Popis
Dry point, 1935, size 23×16,8 cm, Denoted middle bottom E. F. in circle
Signed right bottom: Emil Filla
The highest achieved price for oil on canvas by Emil Filla on the Czech auction market: 19.5 million CZK, Adolf Loos Apartment and Gallery, Prague, 2010
The highest achieved price for oil on canvas by Emil Filla on the world auction market: 588 thousand €, Sotheby’s, 2011
Filla´s interest in the iconography of animal fights – pertinently fights between a man and an animal – is traditionally put in context with the rise of fascism in Europe, mainly in Germany after the election of Adolf Hitler to the position of the Chancellor in the year 1933. The dry point drawing Horse Fight from the year 1935 is possible to consider to be the genesis of extensive graphic cycle Fights and Struggles, which came into existence in the year 1936. At that time, an Old Testament prophetic vision of Fascism was born from the passion of the struggle.
Like Pablo Picasso, who entered the service to his homeland in the year 1937 by today famous Guernika, Emil Filla influenced the public opinion by allegories of struggle and by his work he significantly supported the fight against Fascism. Filla´s fight starts by defining the symbol of the ancient Greek hero Hérakles and his struggles – in monumental scenes at first, later the artist transfers the topic of the fight and struggle to graphic techniques also.
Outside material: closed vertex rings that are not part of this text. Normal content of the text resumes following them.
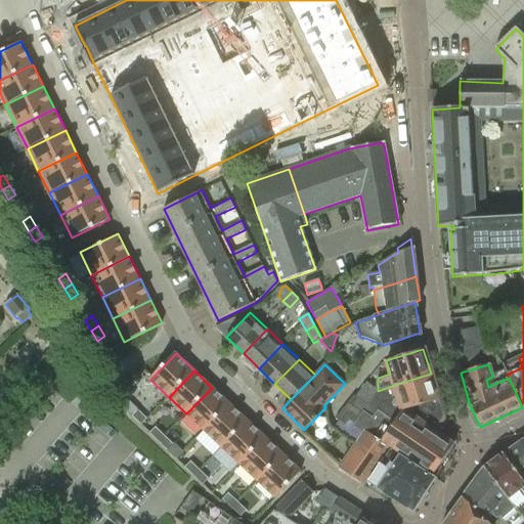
[(442,413),(431,374),(410,380),(378,391),(370,400),(359,392),(355,397),(357,398),(377,411),(393,422),(401,411),(433,431),(441,419),(442,413)]
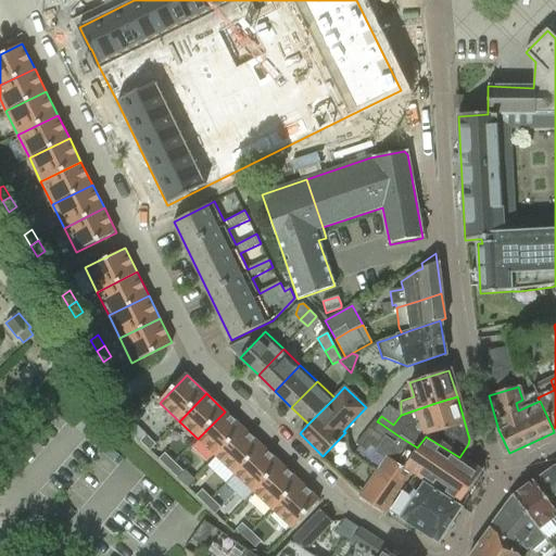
[(389,405),(381,416),(393,425),(401,415),(389,405)]
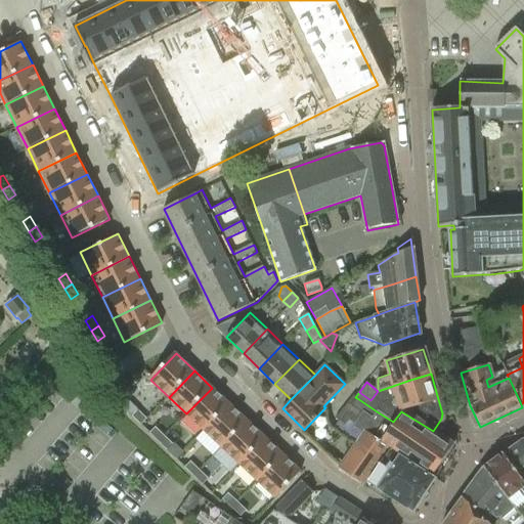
[(212,388),(186,413),(205,431),(229,404),(212,388)]
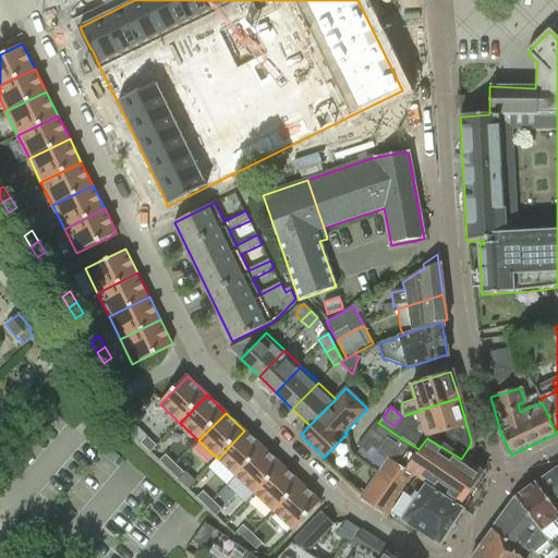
[(481,472),(461,459),(427,438),(419,449),(401,438),(380,424),(375,432),(387,440),(377,453),(388,461),(379,472),(405,489),(412,480),(424,488),(425,486),(460,508),(482,475),(481,472)]
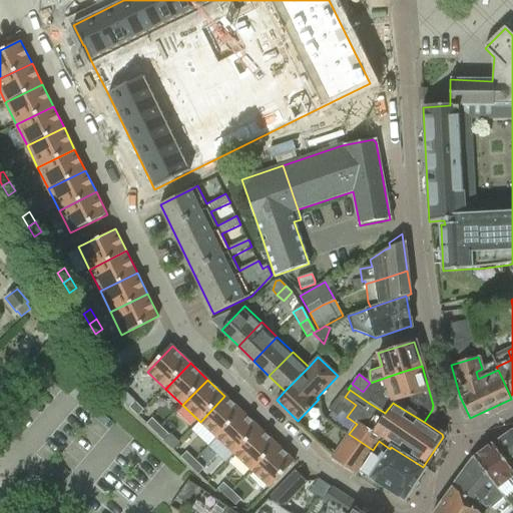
[(224,396),(200,422),(217,438),(242,413),(224,396)]
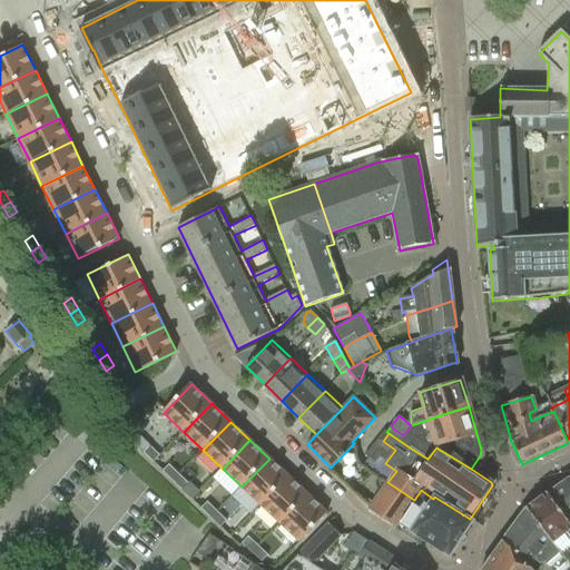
[(153,445),(146,452),(156,462),(161,455),(153,445)]
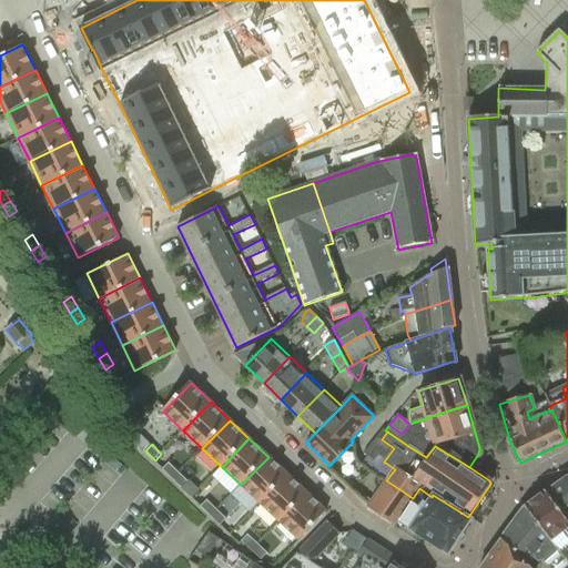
[(269,457),(241,485),(261,504),(287,475),(269,457)]
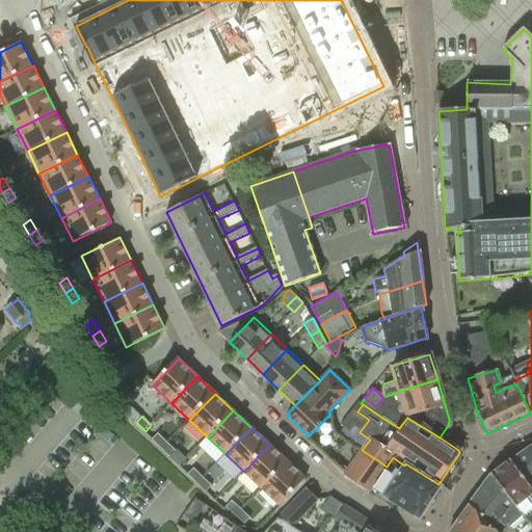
[(160,433),(154,440),(163,448),(169,442),(160,433)]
In the depiction of the motif of fight and struggle, for the first time, the form motif of brutal stereotype comes to the scene of the graphic folio. It is unreal so that it would talk one into believing the horrifying reality and the fierce destruction of the victim. The animal that is being attacked by a predator, another animal or a human, is knocked down to the ground, it falls to the knees of the front legs. Together with this movement, that gives the whole front half of the body a violent fall to the ground, a contradictory movement of the rear half of the body upwards takes place at the same time. Abruptly contradictory movement in a real body would be possible only in the case of breaking the spine of the animal, which would be caused by its spiral distortion in the axis of the body – to the shape of flat placed “S“. Over the defeated horse, the second horse with victorious roaring, rising on its rear legs up, is ready to give its rival the last deadly blow by its front hooves…
Bibliography:
Čestmír Berka: Emil Filla, grafické dílo, Odeon 1968, pages: 72-73, 270.
Vojtěch Lahoda: Emil Filla, Academia Praha 2007, page 493-495.